Как уже было сказано, и еще раз, не Сущность, а Присутствие∙ присутствие, которое рядом, Παρά, следующее и навстречу, в движении чего-то, в котором не хватает присутствия чего-то еще, для, в момент дискурса, который должен быть выявлен, субъекта, если он выбирает, становится свободным человеком, хотя и платит высокую цену за такую свободу, так как тело взято как Настоящий Оболь, дар Харон∙ это дальше, чем Сущность – это Присутствие, шестой дискурс собственных последствий, в действительности не имеет подобия, для тела, соглашающегося разрешить желание, прямой подход к выравниванию символов, которые обезбаливают легенду о водах вблизи Башни Силоам, и таким образом этот Акт проваливается∙ парализованные до выхода на бодрящие мокроты божественного слюнотечения воды: когда метрическая система основана на символах и объекте, которые теперь желанны сами собой, а тело субъекта становится носителем желания.
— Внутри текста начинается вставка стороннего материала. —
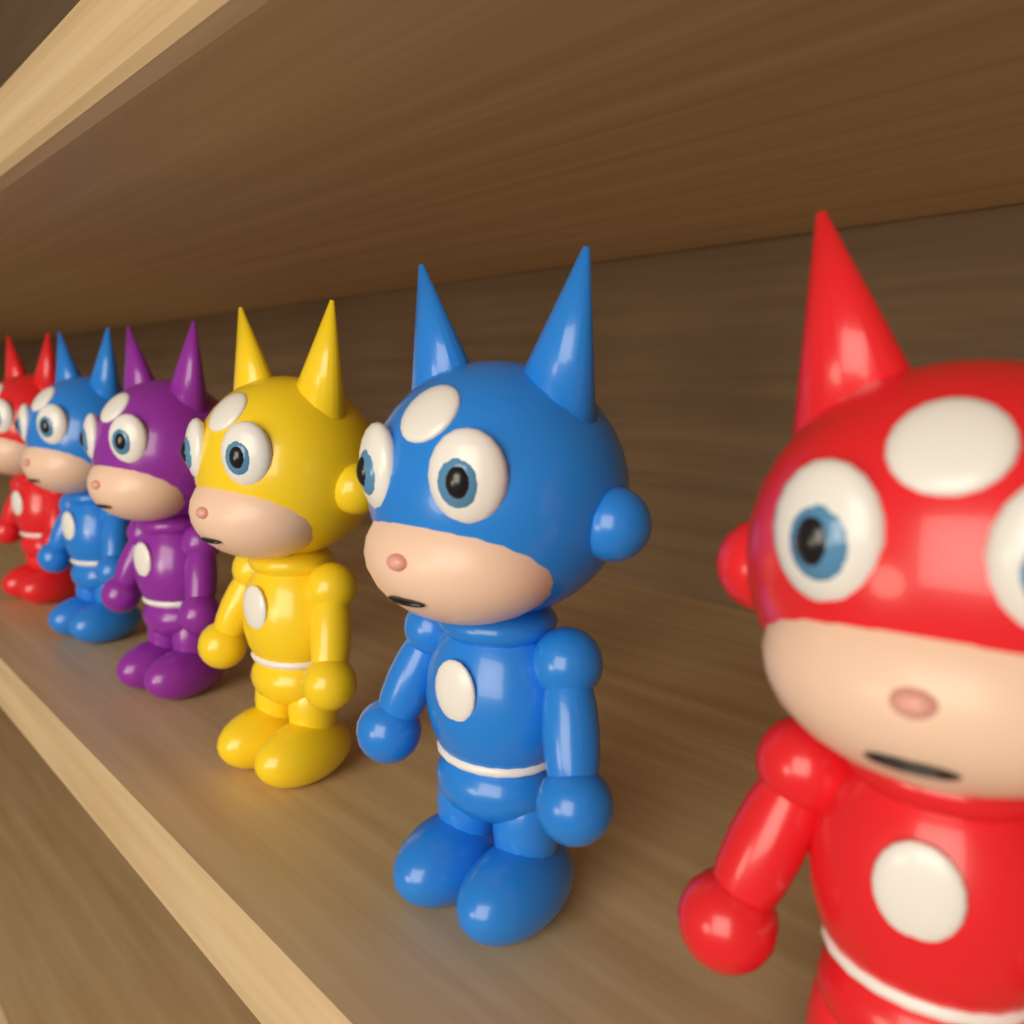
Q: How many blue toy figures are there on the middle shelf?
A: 2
Это открытие, достойное ответственности Модулера – но это именно то, что отличает аналитика, принадлежащего к той группе, которую кто-то может назвать великими аналитиками: его человечность, антропоморфная система, должны были бы позволить ему разрубить узел и использовать как нить, an Нить Ариадны, субъект подсчитывает биение букв в мольбе, охватывающий женщину. Делайте это, не боясь женщин в роли компаньона того, кто удивительно превзошел страх кастрации, но все еще ищет, чтобы почесать свои гениталии, не будучи в состоянии создать любой возможной алгоритм музыки, просто чтобы убедиться, что они на том, же месте, кентавр, изогнутый и сформированный гипсом мужчины и женщины. И когда кто-то собирается оценить эту геометрию, которая движется, которую кинематики обозначают как Геометрию Движения, и которую Лакан назвал Актом, чтобы просветить аналитиков, кто-то просто пришел к осознанию вопроса о том, как изложить область, покрытую плазмой, словом, которое в греческом также означает субъект – кто-то создал: красивый и ужасающий символ, сингенный (родственный) плазме, мог бы быть Протопластами, до того, как у них появились знание о половых различиях: это Асоматическая (бестелесная) функция аналитика, чтобы получить Существо, о котором он сказал, но сейчас Акт за пределами сексуального несоответствия: по-настоящему страшного зверя, Речь которого и есть Акт.